Then the writer became aware that the room was filled with sound—sudden, loud and menacing. It was a sound as of sudden drums at midnight, such a sound as the gay dances in Brussels heard on the eve of Waterloo, when the Assembly sounded in the great square, and the whole city awoke.

In another moment, Megbie knew what the sound in his ears really was. His own heart and pulses were racing and beating like the sudden traillerie of drums.

In a flash he recognized the face and form of his visitor—this outward form and semblance of a man which had sprung up and grown concrete in the night! The phantom—if indeed it was a phantom—wore the dress and aspect of Eustace Charliewood, the well-known man about town who had killed himself at Brighton a few years ago!

Megbie had never spoken to Charliewood—so far as he could remember—but he knew him perfectly well by sight, as every one in the West End of London had known him, and he was a member of one of the clubs to which the dead man had belonged.

The Thing that stood there, the Thing or Person which had sprung out of the air, wore the earthly semblance of Eustace Charliewood.

Megbie shouted out loud. A great cry burst from his lips, a cry of surprise and fear, a challenge of that almost dreadful curiosity that men experience now and then when they are in the presence of the inexplicable, the terrible and the unknown.

Then Megbie saw that the face of the Apparition was horribly contorted.

The mouth was opening and shutting rapidly in an agony of appeal.

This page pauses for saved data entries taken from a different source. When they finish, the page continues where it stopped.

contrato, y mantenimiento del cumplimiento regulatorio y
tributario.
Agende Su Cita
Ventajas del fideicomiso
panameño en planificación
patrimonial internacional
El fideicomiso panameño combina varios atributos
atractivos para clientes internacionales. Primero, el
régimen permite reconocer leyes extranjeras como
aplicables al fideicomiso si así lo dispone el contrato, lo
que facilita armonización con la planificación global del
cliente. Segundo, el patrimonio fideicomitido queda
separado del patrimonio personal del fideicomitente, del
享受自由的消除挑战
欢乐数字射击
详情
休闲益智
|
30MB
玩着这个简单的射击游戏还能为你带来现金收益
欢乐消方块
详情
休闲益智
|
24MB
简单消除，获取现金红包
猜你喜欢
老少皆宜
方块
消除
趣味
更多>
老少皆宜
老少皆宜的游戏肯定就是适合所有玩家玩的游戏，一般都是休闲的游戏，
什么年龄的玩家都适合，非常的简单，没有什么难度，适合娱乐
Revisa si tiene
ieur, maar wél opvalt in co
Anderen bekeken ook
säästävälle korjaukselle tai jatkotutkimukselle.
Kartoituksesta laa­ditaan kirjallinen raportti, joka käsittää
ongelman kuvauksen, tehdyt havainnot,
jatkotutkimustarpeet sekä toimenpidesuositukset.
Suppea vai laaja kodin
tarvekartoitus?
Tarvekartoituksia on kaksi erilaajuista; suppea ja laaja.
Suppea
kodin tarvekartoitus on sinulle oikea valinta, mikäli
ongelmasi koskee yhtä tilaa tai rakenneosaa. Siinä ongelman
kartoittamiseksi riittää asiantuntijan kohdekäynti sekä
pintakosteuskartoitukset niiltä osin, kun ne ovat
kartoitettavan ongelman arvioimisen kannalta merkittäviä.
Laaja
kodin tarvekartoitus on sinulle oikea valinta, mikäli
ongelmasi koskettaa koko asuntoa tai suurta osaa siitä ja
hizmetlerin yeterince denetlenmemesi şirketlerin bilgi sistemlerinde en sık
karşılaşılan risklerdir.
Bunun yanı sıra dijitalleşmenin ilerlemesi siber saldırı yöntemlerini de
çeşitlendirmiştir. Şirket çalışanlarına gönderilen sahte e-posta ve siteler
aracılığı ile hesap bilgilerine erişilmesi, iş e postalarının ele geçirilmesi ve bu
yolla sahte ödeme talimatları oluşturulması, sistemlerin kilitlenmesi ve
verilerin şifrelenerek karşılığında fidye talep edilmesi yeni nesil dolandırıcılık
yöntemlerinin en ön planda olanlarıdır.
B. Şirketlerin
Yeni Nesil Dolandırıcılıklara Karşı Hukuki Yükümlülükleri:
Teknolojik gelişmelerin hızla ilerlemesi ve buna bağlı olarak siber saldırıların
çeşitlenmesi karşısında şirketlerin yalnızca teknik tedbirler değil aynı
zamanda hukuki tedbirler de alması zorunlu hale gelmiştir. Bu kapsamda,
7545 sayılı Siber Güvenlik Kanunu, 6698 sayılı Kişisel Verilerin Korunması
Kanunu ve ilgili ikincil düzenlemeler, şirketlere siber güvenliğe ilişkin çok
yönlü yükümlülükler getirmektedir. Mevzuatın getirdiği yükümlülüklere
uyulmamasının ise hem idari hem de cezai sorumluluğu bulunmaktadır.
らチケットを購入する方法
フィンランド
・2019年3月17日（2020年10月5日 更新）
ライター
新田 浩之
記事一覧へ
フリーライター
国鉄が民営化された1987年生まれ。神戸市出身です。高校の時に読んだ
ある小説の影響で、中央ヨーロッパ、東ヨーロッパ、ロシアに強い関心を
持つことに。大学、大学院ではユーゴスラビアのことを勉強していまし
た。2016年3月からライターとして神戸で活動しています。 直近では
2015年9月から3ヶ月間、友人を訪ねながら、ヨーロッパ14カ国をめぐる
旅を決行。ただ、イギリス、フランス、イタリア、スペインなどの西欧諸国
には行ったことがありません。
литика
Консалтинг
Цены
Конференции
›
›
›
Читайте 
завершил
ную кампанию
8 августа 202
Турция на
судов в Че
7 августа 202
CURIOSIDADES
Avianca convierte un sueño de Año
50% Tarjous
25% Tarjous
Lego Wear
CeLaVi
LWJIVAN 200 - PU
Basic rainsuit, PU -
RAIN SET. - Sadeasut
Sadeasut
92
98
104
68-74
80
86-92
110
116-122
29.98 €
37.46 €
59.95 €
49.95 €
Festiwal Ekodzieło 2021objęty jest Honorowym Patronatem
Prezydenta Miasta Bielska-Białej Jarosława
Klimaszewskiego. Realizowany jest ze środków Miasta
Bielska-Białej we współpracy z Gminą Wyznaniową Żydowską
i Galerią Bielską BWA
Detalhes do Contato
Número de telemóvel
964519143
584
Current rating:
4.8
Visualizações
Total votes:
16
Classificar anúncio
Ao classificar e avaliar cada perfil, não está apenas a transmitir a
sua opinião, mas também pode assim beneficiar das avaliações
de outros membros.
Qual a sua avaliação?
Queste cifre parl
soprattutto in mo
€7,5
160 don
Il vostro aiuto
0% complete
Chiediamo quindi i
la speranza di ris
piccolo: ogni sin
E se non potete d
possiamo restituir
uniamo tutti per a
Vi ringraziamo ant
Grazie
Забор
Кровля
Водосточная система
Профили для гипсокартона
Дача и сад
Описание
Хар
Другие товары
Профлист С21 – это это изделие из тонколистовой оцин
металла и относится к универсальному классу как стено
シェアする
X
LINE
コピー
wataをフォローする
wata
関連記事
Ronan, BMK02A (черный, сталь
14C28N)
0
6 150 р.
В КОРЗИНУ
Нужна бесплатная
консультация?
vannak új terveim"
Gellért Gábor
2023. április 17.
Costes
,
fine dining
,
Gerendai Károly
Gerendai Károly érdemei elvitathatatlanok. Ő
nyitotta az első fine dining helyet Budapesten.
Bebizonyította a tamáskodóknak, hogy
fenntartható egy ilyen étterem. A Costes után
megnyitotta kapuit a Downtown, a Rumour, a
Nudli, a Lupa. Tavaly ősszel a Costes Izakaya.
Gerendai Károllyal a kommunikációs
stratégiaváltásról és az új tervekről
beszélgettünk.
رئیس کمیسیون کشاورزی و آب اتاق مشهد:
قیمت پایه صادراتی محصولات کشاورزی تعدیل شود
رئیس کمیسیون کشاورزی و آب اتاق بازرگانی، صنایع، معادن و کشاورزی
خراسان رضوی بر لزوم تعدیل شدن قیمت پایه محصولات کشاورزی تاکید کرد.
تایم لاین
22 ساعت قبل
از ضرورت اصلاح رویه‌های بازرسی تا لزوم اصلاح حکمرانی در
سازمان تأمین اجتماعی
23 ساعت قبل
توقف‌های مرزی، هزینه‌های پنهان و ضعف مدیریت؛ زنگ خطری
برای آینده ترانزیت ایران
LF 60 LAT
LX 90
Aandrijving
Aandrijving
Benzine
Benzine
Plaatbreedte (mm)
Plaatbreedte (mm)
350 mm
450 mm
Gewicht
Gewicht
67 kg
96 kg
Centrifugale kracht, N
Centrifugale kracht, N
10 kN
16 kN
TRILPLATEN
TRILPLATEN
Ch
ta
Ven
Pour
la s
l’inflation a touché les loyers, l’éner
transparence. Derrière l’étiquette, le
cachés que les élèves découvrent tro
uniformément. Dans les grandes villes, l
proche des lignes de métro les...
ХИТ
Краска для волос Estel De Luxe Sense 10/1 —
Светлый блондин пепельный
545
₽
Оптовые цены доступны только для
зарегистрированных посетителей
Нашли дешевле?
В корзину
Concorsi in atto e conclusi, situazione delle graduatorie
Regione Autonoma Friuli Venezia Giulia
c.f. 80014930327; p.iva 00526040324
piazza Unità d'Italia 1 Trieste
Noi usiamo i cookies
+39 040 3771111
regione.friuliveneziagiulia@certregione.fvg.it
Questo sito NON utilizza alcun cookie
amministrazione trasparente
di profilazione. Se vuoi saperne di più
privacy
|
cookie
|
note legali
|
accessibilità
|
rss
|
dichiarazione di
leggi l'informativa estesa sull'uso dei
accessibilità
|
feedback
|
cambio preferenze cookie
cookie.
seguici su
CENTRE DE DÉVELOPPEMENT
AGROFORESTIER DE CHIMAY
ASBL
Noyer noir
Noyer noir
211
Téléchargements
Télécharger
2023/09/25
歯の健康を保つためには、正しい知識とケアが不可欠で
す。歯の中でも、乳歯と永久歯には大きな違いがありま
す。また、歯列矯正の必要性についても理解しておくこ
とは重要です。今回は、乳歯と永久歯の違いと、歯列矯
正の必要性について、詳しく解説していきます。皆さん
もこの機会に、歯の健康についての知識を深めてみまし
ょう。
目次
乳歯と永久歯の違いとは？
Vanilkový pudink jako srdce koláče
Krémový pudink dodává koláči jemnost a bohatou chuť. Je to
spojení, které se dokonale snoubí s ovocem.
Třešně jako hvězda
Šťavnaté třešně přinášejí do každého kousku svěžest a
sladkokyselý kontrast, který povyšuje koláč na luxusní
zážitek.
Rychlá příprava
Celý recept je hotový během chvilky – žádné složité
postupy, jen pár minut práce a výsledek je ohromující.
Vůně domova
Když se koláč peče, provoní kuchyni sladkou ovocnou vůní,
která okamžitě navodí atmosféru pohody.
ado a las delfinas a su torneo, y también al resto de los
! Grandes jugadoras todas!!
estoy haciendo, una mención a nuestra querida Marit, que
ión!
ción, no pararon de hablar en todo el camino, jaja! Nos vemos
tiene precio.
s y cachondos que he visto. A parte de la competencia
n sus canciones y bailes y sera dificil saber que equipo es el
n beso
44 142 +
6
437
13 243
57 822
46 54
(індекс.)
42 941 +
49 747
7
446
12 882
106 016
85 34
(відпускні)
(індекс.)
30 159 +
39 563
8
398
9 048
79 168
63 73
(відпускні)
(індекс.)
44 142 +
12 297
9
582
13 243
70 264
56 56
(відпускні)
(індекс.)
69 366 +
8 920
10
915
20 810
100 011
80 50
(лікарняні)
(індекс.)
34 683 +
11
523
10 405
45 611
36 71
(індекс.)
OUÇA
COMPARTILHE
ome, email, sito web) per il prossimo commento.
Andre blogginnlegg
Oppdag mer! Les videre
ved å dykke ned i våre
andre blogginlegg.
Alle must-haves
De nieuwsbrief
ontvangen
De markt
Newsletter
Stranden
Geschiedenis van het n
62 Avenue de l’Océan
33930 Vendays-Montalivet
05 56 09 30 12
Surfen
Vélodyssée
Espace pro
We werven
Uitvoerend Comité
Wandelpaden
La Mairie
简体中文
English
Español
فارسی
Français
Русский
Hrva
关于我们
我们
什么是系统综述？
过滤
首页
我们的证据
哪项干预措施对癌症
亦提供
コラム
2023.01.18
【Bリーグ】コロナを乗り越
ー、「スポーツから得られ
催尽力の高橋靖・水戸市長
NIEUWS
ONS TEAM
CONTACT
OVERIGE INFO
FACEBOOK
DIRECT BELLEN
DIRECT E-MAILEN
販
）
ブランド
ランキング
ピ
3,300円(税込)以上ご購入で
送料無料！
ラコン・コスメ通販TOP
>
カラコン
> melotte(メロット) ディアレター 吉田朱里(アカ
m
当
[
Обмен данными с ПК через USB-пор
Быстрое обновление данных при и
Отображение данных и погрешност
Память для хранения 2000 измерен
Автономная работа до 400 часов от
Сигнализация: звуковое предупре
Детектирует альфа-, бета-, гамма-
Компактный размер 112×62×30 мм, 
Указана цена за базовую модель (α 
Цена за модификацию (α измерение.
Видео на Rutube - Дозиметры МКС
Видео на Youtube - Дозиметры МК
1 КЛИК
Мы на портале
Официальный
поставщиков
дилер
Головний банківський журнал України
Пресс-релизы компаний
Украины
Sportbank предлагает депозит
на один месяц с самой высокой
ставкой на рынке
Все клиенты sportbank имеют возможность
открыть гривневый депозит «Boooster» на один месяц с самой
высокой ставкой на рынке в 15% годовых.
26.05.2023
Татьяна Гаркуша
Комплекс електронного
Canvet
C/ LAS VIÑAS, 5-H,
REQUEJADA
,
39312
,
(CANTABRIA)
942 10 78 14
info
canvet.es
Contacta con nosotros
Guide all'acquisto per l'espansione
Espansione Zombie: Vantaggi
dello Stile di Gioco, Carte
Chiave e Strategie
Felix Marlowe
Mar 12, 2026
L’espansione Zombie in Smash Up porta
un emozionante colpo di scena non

It seemed as though a torrent of words must be pouring from it, though there was not a sound of human speech in the large warm room.

Great tears rolled down the large pale cheeks, the brow was wrinkled with pain. The hands gesticulated and pointed, flickering rapidly hither and thither without sound. And continually, over and over again, the hands pointed to the gleaming silver case for cigarettes which Donald Megbie clasped tightly in his right hand.

The silent agitated Thing, so close—ah, so close! was trying to tell Donald something.